§ PROBLEM TO WORK ON: Your task is to copy every line of the entries that contains "information".

§ GIVEN RECORDS:
····················

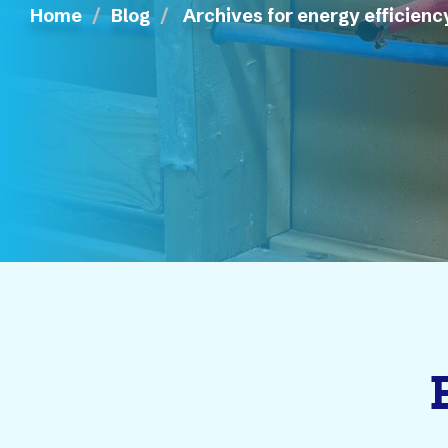
Home
Blog
Archives for energy efficienc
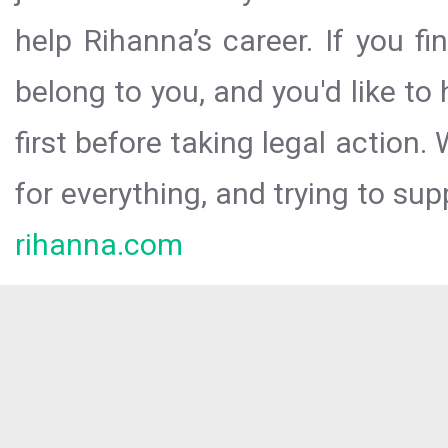
help Rihanna’s career. If you f
belong to you, and you'd like t
first before taking legal action.
for everything, and trying to sup
rihanna.com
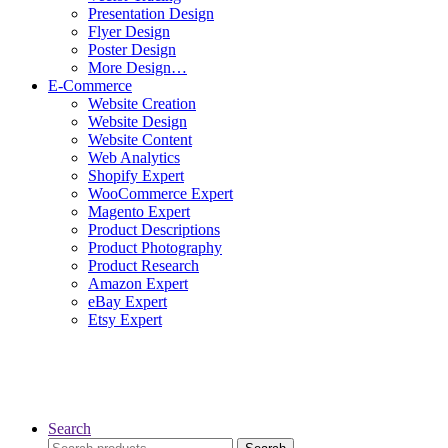
Presentation Design
Flyer Design
Poster Design
More Design…
E-Commerce
Website Creation
Website Design
Website Content
Web Analytics
Shopify Expert
WooCommerce Expert
Magento Expert
Product Descriptions
Product Photography
Product Research
Amazon Expert
eBay Expert
Etsy Expert
Search
Search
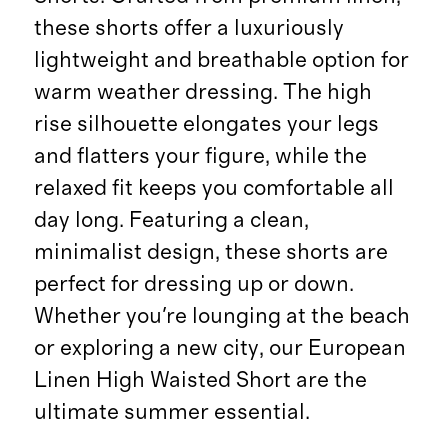
these shorts offer a luxuriously
lightweight and breathable option for
warm weather dressing. The high
rise silhouette elongates your legs
and flatters your figure, while the
relaxed fit keeps you comfortable all
day long. Featuring a clean,
minimalist design, these shorts are
perfect for dressing up or down.
Whether you're lounging at the beach
or exploring a new city, our European
Linen High Waisted Short are the
ultimate summer essential.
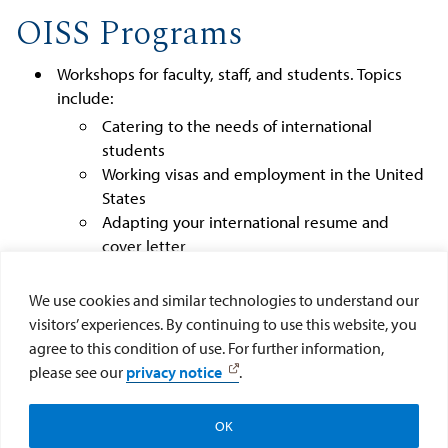
OISS Programs
Workshops for faculty, staff, and students. Topics
include:
Catering to the needs of international
students
Working visas and employment in the United
States
Adapting your international resume and
cover letter
Optional Practical Training
Celebration of cultural holidays, including: Eid,
We use cookies and similar technologies to understand our
Diwali, American Halloween, Lunar New Year
visitors’ experiences. By continuing to use this website, you
Exploring San Diego
agree to this condition of use. For further information,
International Orientation and Parent's Welcome
please see our
privacy notice
.
OK
Make a Gift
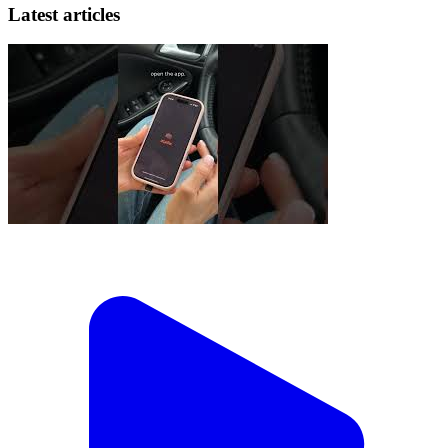
Latest articles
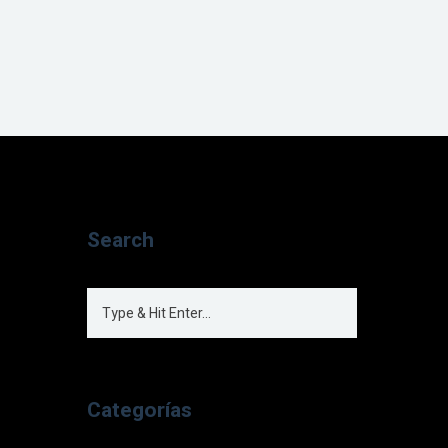
Search
Categorías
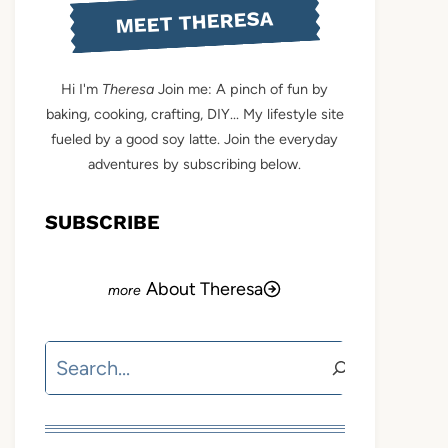
MEET THERESA
Hi I'm
Theresa
Join me: A pinch of fun by
baking, cooking, crafting, DIY... My lifestyle site
fueled by a good soy latte. Join the everyday
adventures by subscribing below.
SUBSCRIBE
About Theresa
Search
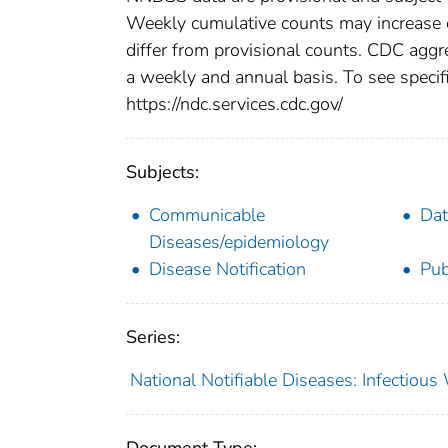
Weekly cumulative counts may increase o
differ from provisional counts. CDC aggre
a weekly and annual basis. To see specifi
https://ndc.services.cdc.gov/
Subjects:
Communicable
Dat
Diseases/epidemiology
Disease Notification
Pub
Series:
National Notifiable Diseases: Infectiou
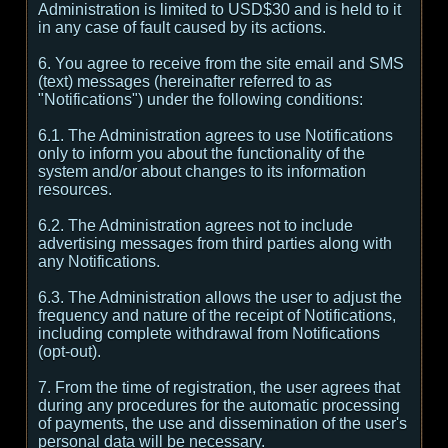
Administration is limited to USD$30 and is held to it
in any case of fault caused by its actions.
6. You agree to receive from the site email and SMS
(text) messages (hereinafter referred to as
"Notifications") under the following conditions:
6.1. The Administration agrees to use Notifications
only to inform you about the functionality of the
system and/or about changes to its information
resources.
6.2. The Administration agrees not to include
advertising messages from third parties along with
any Notifications.
6.3. The Administration allows the user to adjust the
frequency and nature of the receipt of Notifications,
including complete withdrawal from Notifications
(opt-out).
7. From the time of registration, the user agrees that
during any procedures for the automatic processing
of payments, the use and dissemination of the user's
personal data will be necessary.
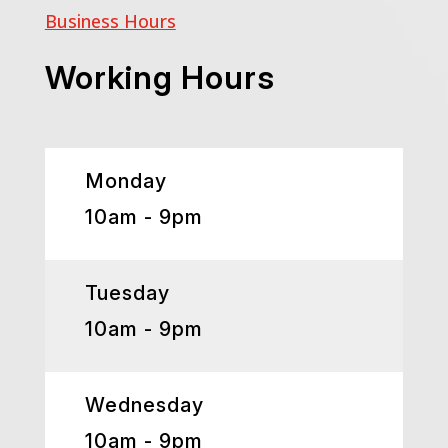
Business Hours
Working Hours
Monday
10am - 9pm
Tuesday
10am - 9pm
Wednesday
10am - 9pm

····················

§ ANSWER AREA:
agree to this condition of use. For further information,
system and/or about changes to its information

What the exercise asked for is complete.